Flats, Drop-Offs and the River Channel
Lake Shelbyville has some of the best fishing of the season right ahead of us for crappie and walleye!!! The crappie spawn this year was amazing and is in the tail end of it right now. The crappie that have spawned are now out in the open water and holding on timbers. The walleye have started just recently and they are very active and catchable. Multi-species days of walleye and crappie are very common at this time.
Lake Shelbyville has miles of flats; both crappie and walleye transition in and out of them chasing bait fish. Focusing on walleye first, they can be found in the 4–10-foot water columns and when you find them, they are going to be active. Dragging a leadhead jig tipped with a piece of a nightcrawler is one of the best bait options. Another great option is using a minnow and I use a floating head to keep my minnow off the bottom. Speed of the baits can and will vary so be sure to use different speeds on your retrieval or trolling speed. Areas near a drop-off or the river channel are places where walleye transition from the shallow to deeper waters. Walleye can and will stay in areas for a while but always be mindful that they could have moved on to another area. Locating baitfish is always beneficial because the first and only shad hatch is now roaming around the lake trying to avoid predators. Two of the major predators in Lake Shelbyville are the walleye and sauger. With 250,000 annually released fish, this really has the population trending upwards making Lake Shelbyville a true walleye and sauger destination. Regardless of what technique or bait option you decide to use when fishing for walleye, always be sure to keep that net READY!!!!!

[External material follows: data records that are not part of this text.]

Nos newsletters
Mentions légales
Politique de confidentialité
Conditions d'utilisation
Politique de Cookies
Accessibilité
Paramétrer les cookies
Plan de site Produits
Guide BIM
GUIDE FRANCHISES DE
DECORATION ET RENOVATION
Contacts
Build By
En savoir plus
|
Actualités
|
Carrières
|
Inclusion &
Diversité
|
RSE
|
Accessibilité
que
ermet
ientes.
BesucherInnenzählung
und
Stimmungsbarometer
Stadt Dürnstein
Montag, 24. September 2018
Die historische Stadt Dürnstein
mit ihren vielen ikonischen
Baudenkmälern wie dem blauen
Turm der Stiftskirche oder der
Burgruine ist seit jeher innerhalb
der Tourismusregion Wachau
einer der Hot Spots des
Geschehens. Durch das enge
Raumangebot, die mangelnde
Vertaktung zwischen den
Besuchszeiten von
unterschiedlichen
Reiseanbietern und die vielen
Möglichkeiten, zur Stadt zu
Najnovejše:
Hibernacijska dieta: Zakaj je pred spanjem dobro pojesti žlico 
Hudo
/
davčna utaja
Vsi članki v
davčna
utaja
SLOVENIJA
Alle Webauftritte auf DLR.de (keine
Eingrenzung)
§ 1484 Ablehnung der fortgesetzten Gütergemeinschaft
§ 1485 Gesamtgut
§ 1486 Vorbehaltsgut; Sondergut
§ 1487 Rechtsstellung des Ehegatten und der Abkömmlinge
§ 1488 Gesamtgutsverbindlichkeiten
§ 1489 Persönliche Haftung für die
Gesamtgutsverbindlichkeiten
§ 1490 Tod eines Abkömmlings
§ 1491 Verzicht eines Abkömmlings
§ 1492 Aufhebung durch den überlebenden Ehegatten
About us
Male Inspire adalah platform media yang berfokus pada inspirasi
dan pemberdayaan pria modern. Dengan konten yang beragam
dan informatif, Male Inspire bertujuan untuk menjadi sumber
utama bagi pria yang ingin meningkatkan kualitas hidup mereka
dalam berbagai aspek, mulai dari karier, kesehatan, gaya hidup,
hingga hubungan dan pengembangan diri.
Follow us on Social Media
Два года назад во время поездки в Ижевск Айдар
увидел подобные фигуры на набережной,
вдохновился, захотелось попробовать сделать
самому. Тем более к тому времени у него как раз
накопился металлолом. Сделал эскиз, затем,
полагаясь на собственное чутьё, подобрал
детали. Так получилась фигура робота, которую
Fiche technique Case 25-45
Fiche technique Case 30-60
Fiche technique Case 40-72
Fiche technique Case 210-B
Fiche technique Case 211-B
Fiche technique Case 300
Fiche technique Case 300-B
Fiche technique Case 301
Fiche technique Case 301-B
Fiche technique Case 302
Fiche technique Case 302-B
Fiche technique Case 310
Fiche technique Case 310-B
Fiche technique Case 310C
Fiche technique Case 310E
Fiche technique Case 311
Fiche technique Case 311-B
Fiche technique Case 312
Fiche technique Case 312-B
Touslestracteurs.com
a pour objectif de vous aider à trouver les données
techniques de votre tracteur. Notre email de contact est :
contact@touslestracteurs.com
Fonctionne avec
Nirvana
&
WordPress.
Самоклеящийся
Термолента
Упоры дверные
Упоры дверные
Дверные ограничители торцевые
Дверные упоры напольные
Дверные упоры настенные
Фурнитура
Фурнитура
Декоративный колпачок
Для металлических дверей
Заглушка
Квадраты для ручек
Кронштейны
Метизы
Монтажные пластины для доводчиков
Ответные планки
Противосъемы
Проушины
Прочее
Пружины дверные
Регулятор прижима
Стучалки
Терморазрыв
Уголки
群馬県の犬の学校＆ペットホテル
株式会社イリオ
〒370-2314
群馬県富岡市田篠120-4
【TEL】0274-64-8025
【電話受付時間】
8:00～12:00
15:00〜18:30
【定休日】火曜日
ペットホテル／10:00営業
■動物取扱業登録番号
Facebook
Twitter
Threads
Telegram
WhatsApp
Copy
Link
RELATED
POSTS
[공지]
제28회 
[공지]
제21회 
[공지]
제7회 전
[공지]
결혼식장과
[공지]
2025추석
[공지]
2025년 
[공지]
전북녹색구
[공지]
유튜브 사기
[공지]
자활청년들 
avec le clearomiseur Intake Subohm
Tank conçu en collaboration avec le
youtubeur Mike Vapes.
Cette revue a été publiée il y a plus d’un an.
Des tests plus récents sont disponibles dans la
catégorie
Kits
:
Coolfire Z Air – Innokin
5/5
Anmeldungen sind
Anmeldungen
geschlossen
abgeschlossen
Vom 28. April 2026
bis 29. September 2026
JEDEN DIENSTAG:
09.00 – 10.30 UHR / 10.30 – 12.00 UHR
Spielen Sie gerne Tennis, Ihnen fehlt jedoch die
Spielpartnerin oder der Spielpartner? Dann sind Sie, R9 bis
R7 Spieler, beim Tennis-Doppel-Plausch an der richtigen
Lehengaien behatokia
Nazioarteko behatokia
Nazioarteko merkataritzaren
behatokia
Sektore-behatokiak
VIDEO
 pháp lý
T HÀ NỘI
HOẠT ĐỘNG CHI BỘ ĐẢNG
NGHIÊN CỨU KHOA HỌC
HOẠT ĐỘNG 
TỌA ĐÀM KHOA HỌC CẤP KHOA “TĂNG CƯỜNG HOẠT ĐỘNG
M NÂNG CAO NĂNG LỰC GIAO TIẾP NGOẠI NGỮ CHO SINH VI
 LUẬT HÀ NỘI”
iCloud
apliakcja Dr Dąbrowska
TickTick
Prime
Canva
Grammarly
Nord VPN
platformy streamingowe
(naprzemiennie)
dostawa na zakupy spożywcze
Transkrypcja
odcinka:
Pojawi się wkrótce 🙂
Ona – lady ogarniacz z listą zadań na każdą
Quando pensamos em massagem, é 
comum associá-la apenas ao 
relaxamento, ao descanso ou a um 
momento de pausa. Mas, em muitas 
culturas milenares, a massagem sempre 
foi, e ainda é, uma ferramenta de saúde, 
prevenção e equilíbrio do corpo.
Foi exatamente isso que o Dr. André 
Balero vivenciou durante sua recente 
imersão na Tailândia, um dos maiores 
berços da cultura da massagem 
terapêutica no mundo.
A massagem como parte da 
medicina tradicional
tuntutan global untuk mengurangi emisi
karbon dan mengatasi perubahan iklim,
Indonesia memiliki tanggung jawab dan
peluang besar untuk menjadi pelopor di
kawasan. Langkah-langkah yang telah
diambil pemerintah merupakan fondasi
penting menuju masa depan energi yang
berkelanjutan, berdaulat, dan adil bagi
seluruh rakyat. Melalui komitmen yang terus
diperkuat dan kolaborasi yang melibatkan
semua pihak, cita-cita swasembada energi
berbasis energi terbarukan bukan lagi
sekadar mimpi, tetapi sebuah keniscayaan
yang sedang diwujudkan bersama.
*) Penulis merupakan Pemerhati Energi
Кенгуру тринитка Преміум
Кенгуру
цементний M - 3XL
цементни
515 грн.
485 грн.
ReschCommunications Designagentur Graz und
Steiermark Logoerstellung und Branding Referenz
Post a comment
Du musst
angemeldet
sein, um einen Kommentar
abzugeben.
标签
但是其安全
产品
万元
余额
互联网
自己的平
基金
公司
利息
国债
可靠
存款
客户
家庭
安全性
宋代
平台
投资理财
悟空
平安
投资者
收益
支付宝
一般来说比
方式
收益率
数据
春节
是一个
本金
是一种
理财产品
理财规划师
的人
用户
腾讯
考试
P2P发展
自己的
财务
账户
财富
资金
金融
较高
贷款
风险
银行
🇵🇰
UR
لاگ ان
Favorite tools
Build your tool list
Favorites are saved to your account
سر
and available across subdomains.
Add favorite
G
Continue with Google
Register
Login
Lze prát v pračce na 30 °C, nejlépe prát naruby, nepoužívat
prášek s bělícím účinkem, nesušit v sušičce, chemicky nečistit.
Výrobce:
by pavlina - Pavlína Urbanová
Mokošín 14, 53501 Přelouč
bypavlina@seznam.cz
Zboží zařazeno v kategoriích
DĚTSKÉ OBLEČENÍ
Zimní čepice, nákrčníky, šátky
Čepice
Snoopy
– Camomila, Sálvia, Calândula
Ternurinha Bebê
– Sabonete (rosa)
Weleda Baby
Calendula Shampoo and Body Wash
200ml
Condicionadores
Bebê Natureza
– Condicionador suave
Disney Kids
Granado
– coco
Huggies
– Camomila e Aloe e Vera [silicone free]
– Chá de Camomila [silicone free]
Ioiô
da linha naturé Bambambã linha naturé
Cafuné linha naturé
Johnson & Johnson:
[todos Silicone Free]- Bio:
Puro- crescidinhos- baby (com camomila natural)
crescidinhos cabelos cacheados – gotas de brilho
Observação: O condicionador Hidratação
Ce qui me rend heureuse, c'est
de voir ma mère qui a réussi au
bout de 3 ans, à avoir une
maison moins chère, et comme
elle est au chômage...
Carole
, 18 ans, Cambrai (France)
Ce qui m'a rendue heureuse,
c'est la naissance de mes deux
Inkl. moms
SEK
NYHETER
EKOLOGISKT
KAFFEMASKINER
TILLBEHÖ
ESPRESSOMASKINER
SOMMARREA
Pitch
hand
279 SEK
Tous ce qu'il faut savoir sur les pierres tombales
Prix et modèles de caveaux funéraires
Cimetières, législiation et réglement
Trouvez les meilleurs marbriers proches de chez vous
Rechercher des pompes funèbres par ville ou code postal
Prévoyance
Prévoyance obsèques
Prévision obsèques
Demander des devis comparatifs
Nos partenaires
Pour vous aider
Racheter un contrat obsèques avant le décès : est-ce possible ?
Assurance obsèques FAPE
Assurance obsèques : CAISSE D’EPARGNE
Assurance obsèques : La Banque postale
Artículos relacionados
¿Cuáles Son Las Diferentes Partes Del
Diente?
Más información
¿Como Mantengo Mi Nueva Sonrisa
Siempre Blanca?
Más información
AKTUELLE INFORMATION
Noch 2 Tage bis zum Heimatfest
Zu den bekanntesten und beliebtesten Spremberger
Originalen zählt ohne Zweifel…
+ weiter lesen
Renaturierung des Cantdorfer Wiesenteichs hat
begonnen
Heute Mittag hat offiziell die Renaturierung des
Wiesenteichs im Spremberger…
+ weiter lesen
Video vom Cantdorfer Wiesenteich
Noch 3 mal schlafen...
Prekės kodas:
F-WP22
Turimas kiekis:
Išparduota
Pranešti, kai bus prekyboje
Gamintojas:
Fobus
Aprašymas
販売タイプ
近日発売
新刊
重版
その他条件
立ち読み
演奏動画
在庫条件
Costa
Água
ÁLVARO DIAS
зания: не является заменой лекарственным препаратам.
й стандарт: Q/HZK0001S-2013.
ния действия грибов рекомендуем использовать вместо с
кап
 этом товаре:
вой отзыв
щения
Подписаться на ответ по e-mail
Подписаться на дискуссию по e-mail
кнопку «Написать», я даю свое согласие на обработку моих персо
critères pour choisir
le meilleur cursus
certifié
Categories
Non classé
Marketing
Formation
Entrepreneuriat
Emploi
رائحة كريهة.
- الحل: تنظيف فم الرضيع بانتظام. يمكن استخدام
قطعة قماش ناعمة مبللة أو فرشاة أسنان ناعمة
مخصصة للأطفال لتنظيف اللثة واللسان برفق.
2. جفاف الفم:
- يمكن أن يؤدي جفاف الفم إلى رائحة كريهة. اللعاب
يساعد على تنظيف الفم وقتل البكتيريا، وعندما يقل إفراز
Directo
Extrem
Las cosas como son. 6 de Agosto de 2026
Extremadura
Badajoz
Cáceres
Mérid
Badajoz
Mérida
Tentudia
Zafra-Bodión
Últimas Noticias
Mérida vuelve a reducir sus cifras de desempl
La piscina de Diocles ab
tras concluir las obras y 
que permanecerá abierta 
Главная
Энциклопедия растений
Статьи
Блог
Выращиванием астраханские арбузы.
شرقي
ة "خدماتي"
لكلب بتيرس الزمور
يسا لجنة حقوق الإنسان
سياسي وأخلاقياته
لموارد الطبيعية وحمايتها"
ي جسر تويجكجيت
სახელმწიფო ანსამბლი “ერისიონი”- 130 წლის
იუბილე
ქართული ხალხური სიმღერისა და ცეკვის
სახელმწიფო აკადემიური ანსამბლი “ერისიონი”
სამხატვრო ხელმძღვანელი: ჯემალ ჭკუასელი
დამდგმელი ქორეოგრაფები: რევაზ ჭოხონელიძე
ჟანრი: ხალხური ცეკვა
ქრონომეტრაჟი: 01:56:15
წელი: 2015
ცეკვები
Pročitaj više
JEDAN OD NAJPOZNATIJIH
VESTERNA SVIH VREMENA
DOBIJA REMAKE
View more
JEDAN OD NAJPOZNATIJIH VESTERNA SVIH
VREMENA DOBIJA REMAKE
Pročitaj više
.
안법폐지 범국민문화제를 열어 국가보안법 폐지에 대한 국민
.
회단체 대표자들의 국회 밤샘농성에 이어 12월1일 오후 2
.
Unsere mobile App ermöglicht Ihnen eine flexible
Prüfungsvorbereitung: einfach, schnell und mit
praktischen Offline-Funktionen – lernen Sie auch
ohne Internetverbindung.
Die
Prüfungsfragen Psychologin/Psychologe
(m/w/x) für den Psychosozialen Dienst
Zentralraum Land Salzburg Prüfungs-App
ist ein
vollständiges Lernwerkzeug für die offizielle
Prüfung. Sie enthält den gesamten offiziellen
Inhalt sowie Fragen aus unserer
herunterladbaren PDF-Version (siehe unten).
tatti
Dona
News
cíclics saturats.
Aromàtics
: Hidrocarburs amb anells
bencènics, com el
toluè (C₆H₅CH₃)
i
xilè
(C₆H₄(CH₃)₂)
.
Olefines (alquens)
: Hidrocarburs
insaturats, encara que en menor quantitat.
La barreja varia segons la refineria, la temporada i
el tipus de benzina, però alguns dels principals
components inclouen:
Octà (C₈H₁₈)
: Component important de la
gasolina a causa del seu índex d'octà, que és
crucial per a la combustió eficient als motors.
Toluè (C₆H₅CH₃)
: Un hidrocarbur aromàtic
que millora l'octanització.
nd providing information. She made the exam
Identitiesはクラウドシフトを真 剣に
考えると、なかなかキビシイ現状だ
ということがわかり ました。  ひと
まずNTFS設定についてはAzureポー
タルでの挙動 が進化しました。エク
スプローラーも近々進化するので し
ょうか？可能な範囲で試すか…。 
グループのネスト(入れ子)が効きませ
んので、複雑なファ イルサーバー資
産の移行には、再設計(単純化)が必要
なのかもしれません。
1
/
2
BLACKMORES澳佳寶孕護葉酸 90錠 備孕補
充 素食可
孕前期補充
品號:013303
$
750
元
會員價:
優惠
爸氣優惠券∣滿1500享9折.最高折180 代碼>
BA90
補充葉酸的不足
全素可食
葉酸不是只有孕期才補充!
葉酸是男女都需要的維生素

The crappie spawn is coming to a close and the time to begin fishing the open water and standing timbers is here! Post spawn crappie will be feeding very aggressively and searching for the first hatch of baitfish either in the open or around standing timber. Crappie can and will be caught with multiple techniques and baits. Trolling for crappie is a great way to cover water and find some of the LARGEST schools of the year. In-line spinners tipped with a minnow is the perfect bait option while trolling because you can keep your bait just above the water column the fish are holding in. Be ready because when you troll through those large schools many times multiple rods can and will have a fish on them at the same time making this very exciting for everyone!!! Once you have located the fish you can also cast jigs into the schools for success. Typically, in waters deeper than 25-45 feet deep you can double rig your casting jigs and have a decent chance to catch two at a time. Charlie Brewer Sliders and TopHat Jigs Guppy Gobblers are two great plastic options for casting into those open water schools. The crappie holding on standing timbers will also be found in massive numbers. Baits for fishing timber crappie are going to be hair jigs and the Beetlejuice, Baby Slab and Spooky Hoggie Baits are three of my favorites. Live bait, such as minnows, are another great bait option when fishing timber because that is what the crappie are actually hunting for. Vertical jigging and slip-corking are two techniques to use to help catch some nice crappie.
Due to the fact the crappie and walleye are feeding on the same food source it is very possible to catch both species on the same trip. Regardless of the species you are fishing for primarily it would be worth trying for the other species for a while and see what you can produce.